History of Westchester County, New York, Vol. II
Still bent upon his purpose, he turned out of the door and ran around the millinery store towards a side door of the kitchen. But here Mrs. Thoelecke again met him, and demanded that he leave the place "like a gentleman." The story of the event spread like a prairie fire. The gamblers gathered in force on the corner in front of Tobin's saloon, and condemned Mc- Donald for his fiasco ending of the affair. Fowler and Strater went about deputizing men to take the gang. Occasionally one who stood in with the rough element or did not court any trouble with them, would refuse to be deputized, until they saw the muzzle of a gun, and the determined faces, then he would join, sometimes with a humorous remark, that after all he "guessed he would go too."

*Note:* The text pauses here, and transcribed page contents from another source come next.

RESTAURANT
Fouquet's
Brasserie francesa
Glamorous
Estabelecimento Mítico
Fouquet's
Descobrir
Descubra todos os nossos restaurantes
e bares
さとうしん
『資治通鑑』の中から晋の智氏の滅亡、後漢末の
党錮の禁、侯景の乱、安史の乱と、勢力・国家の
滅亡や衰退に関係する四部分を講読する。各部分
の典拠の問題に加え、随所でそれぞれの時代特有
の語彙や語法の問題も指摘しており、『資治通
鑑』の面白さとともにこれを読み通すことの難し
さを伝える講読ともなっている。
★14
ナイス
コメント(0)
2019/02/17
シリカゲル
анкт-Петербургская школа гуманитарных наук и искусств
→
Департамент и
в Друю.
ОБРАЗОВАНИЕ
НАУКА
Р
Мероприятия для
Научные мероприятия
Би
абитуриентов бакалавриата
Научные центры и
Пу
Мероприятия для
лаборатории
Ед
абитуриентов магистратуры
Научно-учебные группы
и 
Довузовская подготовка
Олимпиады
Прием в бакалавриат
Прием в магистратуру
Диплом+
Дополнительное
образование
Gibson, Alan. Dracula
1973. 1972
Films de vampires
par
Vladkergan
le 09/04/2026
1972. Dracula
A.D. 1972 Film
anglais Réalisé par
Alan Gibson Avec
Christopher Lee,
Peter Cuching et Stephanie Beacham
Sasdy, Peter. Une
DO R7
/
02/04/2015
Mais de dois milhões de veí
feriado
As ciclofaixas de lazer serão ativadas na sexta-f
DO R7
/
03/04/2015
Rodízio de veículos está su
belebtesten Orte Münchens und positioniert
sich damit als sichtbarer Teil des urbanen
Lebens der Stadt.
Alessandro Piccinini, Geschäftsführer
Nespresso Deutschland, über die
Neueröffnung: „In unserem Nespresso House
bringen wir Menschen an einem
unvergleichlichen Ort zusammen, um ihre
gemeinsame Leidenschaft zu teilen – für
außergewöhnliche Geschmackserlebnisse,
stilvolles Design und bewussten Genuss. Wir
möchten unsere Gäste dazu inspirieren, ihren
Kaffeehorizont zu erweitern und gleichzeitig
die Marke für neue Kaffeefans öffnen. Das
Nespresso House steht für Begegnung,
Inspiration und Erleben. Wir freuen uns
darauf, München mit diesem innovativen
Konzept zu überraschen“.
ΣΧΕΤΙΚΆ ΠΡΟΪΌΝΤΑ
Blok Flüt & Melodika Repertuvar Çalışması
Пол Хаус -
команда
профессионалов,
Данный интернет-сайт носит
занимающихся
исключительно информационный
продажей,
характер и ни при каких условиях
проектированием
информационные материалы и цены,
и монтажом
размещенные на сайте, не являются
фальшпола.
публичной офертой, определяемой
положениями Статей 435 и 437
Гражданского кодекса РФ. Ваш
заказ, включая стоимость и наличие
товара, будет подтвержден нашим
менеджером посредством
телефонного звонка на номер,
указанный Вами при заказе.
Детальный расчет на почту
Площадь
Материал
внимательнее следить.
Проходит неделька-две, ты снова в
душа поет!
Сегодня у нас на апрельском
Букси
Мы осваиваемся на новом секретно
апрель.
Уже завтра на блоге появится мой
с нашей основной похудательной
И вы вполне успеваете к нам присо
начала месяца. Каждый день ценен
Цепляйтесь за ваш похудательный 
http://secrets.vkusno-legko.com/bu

How they got away with it without a shot being fired and a number of killed and wounded, was only a miracle. But Fowler went into the saloon and brought out McDonald. He and Hugh Bean, "the gentleman gambler," Dan Sullivan, Frank Anderson, and some half a dozen others were disarmed, marched to the old Sidney jail, and locked in.
Sometime in the night a number of men, some of whom still reside in the new and better Sidney, got their heads together. In the morning McDonald was found near the court house hung to a pole, and the other gambler prisoners, had all "vamoosed" for healthier climates. One of the scattered clan recently died in Pocatello, Idaho, and what became of the others is of little consequence.